Industrial data gathering makes use of individual sensors often referred to as the Internet of things devices (IoT devices).  These sensors may be numerous, presenting a large surface area for exploitation by hackers.  The individual devices also often use very little computing power and so aren’t able to perform much in the way of security-related tasks.  Because of these factors, IoT devices despite being fundamental in terms of implementing an industrial data strategy may also increase the risk of sabotage, leaks or unauthorised access to manufacturing systems with potentially disastrous consequences.

The Solutions

Fortunately, none of the above challenges is insurmountable.

Multiple sources of data can be amalgamated using ‘Product Lifecycle management tools’ so that everyone at all organisational levels are reading from the same script.  Unifying data in this way can save time, energy, and resources.

Data storage challenges can be tackled by taking advantage of the off-site, scalable, cost-effective and low maintenance nature of cloud storage services.  Such services let you eliminate the setup costs, ongoing overheads and general inconvenience that comes with running on-premise servers.

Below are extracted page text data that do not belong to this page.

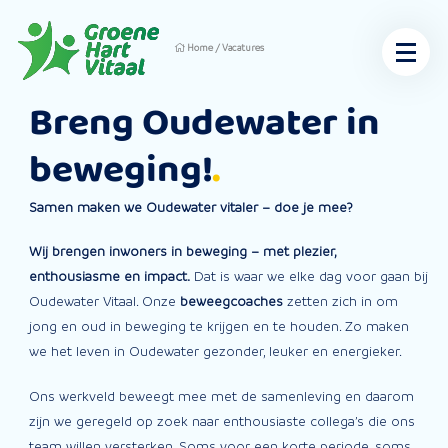
Home
/
Vacatures
Breng Oudewater in
beweging!
Samen maken we Oudewater vitaler – doe je mee?
Wij brengen inwoners in beweging – met plezier,
enthousiasme en impact.
Dat is waar we elke dag voor gaan bij
Oudewater Vitaal. Onze
beweegcoaches
zetten zich in om
jong en oud in beweging te krijgen en te houden. Zo maken
we het leven in Oudewater gezonder, leuker en energieker.
Ons werkveld beweegt mee met de samenleving en daarom
zijn we geregeld op zoek naar enthousiaste collega’s die ons
team willen versterken. Soms voor een korte periode, soms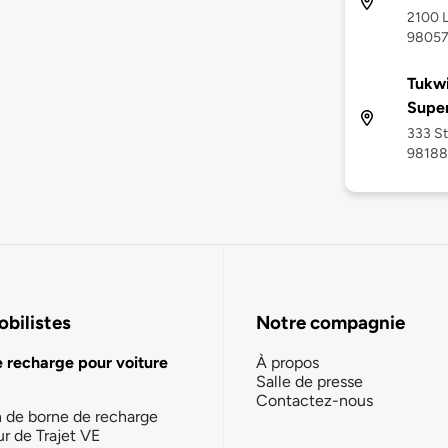
2100 L
9805
Tukwi
Supe
333 St
98188
bilistes
Notre compagnie
e recharge pour voiture
À propos
Salle de presse
Contactez-nous
n de borne de recharge
ur de Trajet VE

The data visualisation challenge is met by a vast range of data exploration tools that can help you find hidden value in data by spotting patterns that aren’t discernible to the human eye.  Microsoft’s PowerBi is regarded as a frontrunner in the field of data analytics but many alternatives exist.  A few includes:

  • AnswerMiner
  • Knime
  • Pentaho
  • Rapidminer

Ensuring data security is a daunting undertaking, but risks can be minimised by giving IoT devices access to enough computing power to perform security-related tasks. The alternative is exposing your entire operation to unnecessary risk through a multitude of unprotected devices so a little investment here will definitely pay off.


The 4th industrial revolution is already underway.  Companies can either act alone or use the services of the 'big data' companies.  Investment is required by manufacturers, but it's not necessarily financial- companies need to be willing to invest time and energy in getting the most out of data. Those that do will survive, but those who fail to will eventually be outpaced and left behind by more intelligent, lean and productive manufacturers who have grown with the benefits of large-scale data insight.